Right off the bat, we realize that Bogue is a cartoonish villain, unlike Eli Wallach’s bandit leader in the original. Bogue shoots a farmer, Matthew Cullen (Matt Bomer), who stands up to him outside the town church. That’s NOT even a smart bad guy move, as the reviewers on What the Flick!? said. Don’t look for much characterization in this movie, though it’s nice to see Denzel and Hawke’s chemistry onscreen many years after Training Day. I wanted to know more re: how they were connected, aside from one scene. I thought Haley Bennett did well; her character ends up fighting (w/ the Seven; in the original, it was a young Mexican man from the town.

The cast is diverse, which has a contemporary edge, as Mark Kermode noted. Vasquez repeatedly calls Faraday “huero;” Faraday asks what it means, but receives no reply. It’s a Mexican racial slur meaning “whitey.” Considering the ethnic make up of the Seven in 1879, the fact that this is the only racial slur directed at any one of the Seven during the entire film is somewhat of an anachronism. The two former Confederates (Faraday and Robicheaux) and African American Chisholm would likely have at least some animosity. Horne who has taken “300 Comanche scalps” would certainly make Red Harvest feel wary. D’Onfrio (who also worked earlier w/ Hawke) is playing an eccentric, over-the-top character, yet pulls it off so well that you want to know more. The way he speaks is so unusual, too. As for the Asian, every race looked down on them at this time in US history! However, the men’s mutual respect for each other as fighters may go some way to explain lack of racial tension.

I’m NOT a fan of Chris Pratt; the jokes he is given (mostly) fall flat and NOT that funny. In moments, his way of talking and attitude comes off as TOO modern (as Jeremy Jahns observed). As for Pratt’s screen presence and charisma factor, sorry, BUT I fail to see it. Fuqua cast him in the Steve McQueen role, BUT he just doesn’t measure up. I don’t see how this actor keeps getting big roles! I applaud him for losing weight/getting healthier after age 30. I heard that he and Denzel became quite friendly on the set; maybe Pratt picked up some tips from the veteran actor. We can hope, right?

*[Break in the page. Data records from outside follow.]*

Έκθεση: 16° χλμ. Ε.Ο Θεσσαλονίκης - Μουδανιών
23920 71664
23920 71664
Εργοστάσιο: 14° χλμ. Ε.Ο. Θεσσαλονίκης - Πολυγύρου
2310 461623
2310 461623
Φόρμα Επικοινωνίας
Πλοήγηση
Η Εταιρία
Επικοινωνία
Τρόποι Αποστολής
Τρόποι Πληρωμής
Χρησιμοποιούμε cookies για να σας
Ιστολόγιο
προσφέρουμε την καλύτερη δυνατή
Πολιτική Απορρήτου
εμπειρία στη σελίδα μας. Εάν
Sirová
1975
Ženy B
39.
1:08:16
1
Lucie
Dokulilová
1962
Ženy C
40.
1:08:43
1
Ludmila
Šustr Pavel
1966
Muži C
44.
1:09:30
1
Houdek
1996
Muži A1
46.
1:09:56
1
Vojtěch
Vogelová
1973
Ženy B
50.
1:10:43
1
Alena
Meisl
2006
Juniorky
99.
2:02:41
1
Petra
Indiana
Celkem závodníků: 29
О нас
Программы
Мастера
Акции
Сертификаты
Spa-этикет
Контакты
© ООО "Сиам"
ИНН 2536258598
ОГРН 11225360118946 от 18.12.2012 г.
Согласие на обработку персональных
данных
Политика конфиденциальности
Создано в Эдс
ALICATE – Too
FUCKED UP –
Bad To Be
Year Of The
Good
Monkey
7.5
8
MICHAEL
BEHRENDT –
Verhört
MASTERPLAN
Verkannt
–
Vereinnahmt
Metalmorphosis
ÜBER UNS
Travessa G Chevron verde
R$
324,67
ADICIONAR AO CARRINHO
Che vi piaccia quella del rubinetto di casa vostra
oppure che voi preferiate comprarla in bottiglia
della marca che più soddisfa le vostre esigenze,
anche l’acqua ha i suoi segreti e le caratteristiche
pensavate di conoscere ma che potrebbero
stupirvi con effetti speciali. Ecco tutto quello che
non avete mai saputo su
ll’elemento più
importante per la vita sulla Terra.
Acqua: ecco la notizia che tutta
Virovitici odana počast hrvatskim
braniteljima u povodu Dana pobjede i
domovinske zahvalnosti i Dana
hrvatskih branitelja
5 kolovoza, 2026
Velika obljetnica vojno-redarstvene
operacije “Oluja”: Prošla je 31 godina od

This film embraces cliches and the typical things you expect from the Western genre. The action here is bigger, louder, and longer (in part to the incorporation of the Gatling gun in the third act). OK, I was NOT expecting that, which made the stakes higher and created even more danger for the heroes and the townspeople. Aside from the action, one of the reasons to see this movie is its music. Fuqua explained that James Horner’s team visited him on set in Baton Rouge, one month after the composer’s accidental death, to deliver the completed score. Horner liked the script so much that he composed the entire score during pre-production (WOW)! Almost each time there is a shot of Vasquez, we hear a reused cue from Horner’s score for The Mask of Zorro (1998). I knew this sounded familiar, then saw this bit of info on IMDB. From the moment when Faraday gets his horse and rides away, there are some beats from the original movie’s theme song, but with different instruments. In the closing credits the entire original theme song is heard.

There are some great wide shots in this film (which you can see on Amazon Prime). It aims for entertainment, NOT critical acclaim. It’s got some nice moments, BUT I expected more. There are a few lines (of Denzel’s) that I thought were quite fitting for the genre and his character. He does a fine job (as usual); he has an all-black costume, yet plays it cool (restrained), as Yul Brynner did. We eventually learn that Chisholm wants revenge against Bogue b/c of what happened years ago to his family. Finally, Emma gets to kill the man who took her husband from her. Only three of the Seven survive the fighting: Chisholm, Vasquez, and Red Harvest- this may be subversive (as Kristy Lemire said).